An AI tumor detector, for example, may need to be more accurate than a tool for predicting the next words you plan to type. But health care data also require stronger privacy and security guarantees. Much of the current research in federated learning, therefore, focuses on minimizing and neutralizing privacy threats.
Secure multi-party computation hides model updates through various encryption schemes to reduce the odds of a data leak or inference attack; differential privacy alters the precise values of some data points to generate noise designed to disorient the attacker.
Training AI models collaboratively, in multiple places at once, is computationally intensive. It also requires high communication bandwidth. That’s especially true if data hosts are training their local models on-device.
To handle the bandwidth and computing constraints of federated learning, Wang and others at IBM are working to streamline communication and computation at the edge. Some of the proposed efficiency measures include pruning and compressing the locally trained model before it goes to the central server.
Transparency is another challenge for federated learning. Because training data are kept private, there needs to be a system for testing the accuracy, fairness, and potential biases in the model’s outputs, said Baracaldo. She and her colleagues at IBM have proposed an encryption framework called DeTrust that requires all parties to reach consensus on cryptographic keys before their model updates are aggregated.
“Adding a consensus algorithm ensures that important information is logged and can be reviewed by an auditor if needed,” Baracaldo said. “Documenting each stage in the pipeline provides transparency and accountability by allowing all parties to verify each other’s claims.”
Another challenge for federated learning is controlling what data go into the model, and how to delete them when a host leaves the federation.

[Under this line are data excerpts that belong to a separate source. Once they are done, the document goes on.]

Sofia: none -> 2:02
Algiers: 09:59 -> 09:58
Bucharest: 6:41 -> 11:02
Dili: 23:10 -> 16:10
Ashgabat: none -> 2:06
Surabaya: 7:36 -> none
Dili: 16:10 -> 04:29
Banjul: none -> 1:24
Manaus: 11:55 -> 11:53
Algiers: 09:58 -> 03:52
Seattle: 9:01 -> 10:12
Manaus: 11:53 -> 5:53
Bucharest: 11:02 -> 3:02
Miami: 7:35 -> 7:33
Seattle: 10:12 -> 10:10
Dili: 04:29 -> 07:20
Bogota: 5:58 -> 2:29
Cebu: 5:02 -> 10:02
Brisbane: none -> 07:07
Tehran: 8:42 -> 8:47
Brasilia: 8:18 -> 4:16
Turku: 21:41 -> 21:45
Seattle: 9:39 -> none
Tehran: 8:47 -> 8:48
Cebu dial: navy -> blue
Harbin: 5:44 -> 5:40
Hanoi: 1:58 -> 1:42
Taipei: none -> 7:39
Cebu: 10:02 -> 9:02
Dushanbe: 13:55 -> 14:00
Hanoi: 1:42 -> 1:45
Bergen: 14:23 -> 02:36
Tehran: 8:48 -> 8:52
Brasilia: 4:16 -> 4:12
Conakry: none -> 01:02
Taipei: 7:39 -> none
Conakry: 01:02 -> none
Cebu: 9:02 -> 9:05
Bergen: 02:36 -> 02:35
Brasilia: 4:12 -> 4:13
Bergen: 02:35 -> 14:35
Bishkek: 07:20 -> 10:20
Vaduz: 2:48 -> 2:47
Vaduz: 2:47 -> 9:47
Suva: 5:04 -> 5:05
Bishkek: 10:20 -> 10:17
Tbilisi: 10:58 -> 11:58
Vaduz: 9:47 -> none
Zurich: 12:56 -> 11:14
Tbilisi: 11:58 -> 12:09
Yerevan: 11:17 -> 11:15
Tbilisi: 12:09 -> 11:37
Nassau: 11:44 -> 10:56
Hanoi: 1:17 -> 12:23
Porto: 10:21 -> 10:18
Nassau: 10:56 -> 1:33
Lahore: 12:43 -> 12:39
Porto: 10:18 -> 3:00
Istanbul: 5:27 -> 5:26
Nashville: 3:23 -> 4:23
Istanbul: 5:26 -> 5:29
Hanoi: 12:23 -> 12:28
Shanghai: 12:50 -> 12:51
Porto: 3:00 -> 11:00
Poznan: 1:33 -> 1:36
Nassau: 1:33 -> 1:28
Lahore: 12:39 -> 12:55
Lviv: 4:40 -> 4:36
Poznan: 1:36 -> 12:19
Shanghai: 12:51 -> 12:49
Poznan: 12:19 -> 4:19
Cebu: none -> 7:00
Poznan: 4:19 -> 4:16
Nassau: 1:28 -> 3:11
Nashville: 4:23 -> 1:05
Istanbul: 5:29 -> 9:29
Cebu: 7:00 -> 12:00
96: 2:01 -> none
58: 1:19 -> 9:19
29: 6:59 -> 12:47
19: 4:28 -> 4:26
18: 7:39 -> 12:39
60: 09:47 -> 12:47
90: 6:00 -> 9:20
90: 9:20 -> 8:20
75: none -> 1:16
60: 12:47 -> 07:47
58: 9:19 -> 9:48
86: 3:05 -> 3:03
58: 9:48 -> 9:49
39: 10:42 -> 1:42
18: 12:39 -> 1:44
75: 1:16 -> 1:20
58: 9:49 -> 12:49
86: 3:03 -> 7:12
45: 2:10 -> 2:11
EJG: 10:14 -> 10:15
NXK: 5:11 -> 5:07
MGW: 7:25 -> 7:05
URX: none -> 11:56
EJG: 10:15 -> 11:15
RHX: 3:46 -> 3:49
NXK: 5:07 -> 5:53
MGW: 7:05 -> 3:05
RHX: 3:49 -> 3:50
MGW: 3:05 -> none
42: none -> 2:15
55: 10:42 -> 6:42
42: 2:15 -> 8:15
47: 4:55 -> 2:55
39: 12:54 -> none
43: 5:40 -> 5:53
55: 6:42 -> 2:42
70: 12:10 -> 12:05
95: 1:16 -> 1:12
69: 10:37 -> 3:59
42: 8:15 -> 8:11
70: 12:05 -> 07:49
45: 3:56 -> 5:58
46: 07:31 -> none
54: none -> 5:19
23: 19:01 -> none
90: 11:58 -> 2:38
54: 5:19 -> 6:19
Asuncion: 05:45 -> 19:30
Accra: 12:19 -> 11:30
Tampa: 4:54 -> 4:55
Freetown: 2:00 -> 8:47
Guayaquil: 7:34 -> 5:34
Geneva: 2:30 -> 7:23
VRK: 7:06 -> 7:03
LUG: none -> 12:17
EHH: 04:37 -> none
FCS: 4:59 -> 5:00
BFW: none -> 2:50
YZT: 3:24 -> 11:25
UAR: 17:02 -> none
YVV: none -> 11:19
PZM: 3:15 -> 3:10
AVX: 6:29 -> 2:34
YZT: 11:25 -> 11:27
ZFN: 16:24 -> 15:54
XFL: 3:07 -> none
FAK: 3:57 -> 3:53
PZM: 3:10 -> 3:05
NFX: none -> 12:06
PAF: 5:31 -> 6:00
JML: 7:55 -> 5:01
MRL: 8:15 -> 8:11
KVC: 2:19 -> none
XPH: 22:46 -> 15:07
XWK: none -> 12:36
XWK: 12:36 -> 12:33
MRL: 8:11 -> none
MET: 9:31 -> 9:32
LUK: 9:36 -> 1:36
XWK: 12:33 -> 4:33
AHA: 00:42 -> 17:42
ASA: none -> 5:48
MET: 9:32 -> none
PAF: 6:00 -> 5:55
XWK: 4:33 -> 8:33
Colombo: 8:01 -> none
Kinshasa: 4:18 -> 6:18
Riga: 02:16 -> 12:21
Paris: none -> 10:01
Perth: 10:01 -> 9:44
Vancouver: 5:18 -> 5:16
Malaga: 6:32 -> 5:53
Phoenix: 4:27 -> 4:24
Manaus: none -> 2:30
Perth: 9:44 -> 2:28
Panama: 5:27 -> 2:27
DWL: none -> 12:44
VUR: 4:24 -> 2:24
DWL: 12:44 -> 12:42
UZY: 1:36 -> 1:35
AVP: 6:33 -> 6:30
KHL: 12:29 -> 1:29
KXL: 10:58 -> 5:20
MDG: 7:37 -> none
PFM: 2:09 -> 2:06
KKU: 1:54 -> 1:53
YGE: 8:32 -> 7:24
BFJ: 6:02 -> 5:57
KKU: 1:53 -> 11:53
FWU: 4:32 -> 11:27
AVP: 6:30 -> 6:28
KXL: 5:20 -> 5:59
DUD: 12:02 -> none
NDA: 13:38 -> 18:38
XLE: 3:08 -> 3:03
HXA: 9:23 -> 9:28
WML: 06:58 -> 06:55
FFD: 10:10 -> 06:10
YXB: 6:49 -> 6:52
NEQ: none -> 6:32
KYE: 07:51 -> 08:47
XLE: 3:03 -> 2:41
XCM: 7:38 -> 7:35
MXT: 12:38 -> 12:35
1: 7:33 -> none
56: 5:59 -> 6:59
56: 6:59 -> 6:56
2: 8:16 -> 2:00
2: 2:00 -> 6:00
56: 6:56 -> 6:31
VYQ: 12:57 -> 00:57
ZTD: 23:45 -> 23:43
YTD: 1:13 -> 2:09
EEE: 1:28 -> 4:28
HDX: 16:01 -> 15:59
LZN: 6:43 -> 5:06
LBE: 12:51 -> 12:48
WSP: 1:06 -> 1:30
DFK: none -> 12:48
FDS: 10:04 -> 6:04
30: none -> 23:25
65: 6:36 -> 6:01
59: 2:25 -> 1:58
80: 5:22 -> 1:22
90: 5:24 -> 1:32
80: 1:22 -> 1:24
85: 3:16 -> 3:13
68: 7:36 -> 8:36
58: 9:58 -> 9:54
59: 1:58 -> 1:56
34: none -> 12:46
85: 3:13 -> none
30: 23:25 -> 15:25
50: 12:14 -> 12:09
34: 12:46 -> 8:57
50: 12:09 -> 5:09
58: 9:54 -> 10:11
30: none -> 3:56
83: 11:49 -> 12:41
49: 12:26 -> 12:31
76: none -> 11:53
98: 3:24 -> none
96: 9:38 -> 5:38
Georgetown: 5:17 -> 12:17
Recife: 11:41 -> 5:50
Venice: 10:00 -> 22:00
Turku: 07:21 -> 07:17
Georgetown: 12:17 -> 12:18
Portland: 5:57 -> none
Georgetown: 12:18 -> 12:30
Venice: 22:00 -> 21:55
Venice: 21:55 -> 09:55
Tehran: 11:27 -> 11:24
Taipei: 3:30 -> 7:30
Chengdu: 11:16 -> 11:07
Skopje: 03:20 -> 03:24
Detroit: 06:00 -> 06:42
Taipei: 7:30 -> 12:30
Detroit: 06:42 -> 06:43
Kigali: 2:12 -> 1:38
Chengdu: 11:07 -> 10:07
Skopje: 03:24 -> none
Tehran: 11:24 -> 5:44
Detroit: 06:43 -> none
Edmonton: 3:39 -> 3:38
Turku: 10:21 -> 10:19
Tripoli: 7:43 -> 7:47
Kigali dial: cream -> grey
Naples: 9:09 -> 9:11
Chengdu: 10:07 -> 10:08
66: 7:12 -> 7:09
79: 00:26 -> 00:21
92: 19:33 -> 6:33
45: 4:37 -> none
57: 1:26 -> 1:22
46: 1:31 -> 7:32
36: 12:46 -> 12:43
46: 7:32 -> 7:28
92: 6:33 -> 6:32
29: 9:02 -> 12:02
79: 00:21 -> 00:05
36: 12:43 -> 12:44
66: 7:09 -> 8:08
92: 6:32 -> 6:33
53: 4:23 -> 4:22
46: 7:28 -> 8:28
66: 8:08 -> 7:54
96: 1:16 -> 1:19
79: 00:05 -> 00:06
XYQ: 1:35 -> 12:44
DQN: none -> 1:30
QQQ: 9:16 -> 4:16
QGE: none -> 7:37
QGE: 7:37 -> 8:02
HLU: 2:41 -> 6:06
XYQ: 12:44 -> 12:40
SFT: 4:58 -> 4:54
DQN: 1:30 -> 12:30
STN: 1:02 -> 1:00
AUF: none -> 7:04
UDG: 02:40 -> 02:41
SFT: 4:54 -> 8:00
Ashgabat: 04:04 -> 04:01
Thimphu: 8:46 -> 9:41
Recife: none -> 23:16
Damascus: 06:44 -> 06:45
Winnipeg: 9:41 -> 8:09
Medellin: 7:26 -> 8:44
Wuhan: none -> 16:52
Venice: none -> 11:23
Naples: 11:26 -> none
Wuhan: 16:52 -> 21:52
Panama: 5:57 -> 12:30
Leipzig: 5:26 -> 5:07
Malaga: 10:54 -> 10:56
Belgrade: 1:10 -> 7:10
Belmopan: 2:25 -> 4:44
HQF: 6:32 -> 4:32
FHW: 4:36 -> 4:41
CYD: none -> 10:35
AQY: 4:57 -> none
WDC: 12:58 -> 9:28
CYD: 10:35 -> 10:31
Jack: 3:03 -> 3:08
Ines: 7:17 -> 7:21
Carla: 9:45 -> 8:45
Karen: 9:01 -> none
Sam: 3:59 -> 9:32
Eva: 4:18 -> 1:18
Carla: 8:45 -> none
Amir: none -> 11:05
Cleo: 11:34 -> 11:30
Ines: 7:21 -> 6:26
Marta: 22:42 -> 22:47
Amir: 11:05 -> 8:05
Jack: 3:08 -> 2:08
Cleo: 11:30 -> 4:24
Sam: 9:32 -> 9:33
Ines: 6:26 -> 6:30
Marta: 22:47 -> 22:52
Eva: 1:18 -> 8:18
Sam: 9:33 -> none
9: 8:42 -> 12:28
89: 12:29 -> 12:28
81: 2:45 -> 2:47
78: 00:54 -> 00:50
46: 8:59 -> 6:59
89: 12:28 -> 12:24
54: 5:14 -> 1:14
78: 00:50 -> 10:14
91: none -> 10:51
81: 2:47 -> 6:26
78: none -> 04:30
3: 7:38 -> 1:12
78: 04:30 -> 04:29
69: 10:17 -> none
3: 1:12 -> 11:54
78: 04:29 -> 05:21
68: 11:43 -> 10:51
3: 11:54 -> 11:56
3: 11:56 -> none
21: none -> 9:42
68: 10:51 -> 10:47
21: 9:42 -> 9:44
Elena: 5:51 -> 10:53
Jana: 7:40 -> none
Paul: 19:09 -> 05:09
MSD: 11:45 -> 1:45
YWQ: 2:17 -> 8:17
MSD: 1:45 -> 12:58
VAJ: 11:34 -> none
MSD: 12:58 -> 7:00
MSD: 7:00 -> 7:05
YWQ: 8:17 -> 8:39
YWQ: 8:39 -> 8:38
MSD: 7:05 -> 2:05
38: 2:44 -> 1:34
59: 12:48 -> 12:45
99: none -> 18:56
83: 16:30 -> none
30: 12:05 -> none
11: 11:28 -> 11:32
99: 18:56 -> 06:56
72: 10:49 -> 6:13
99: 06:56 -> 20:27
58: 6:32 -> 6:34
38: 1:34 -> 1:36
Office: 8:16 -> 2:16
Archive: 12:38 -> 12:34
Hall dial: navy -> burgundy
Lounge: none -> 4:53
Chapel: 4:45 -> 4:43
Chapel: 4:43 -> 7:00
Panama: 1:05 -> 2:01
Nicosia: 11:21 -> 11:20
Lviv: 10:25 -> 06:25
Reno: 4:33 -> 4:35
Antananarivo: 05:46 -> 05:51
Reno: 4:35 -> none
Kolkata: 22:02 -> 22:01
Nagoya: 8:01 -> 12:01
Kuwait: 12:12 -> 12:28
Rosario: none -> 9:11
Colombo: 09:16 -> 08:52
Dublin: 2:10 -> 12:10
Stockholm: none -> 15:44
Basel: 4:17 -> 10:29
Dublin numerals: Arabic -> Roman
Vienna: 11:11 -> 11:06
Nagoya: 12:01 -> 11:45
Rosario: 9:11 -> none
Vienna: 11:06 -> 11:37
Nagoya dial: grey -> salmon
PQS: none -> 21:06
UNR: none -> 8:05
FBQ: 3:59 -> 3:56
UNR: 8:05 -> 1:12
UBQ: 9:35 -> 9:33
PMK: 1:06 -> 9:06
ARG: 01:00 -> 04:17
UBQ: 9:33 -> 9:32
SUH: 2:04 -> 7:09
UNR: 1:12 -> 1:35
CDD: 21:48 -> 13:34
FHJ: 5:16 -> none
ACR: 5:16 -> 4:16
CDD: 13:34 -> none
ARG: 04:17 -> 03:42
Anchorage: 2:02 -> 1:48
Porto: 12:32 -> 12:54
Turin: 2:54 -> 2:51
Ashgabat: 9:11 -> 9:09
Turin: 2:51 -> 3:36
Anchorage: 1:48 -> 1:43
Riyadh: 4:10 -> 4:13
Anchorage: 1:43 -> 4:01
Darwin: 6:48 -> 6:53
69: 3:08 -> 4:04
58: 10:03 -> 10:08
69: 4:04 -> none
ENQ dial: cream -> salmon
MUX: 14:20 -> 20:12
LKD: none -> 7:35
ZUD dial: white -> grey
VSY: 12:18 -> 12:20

Because deep learning models are opaque, this problem has two parts: finding the host’s data, and then erasing their influence on the central model.
Currently, if data are deleted, the parties are obligated to retrain the model from scratch. To save computation, Baracaldo and her colleagues have proposed a method for unwinding the model only to the point at which the now-erased data were added.
A final challenge for federated learning is trust. Not everyone who contributes to the model may have good intentions. Researchers are looking at incentives to discourage parties from contributing phony data to sabotage the model, or dummy data to reap the model’s benefits without putting their own data at risk.
“There needs to be an incentive to have everyone participate truthfully,” Wang said.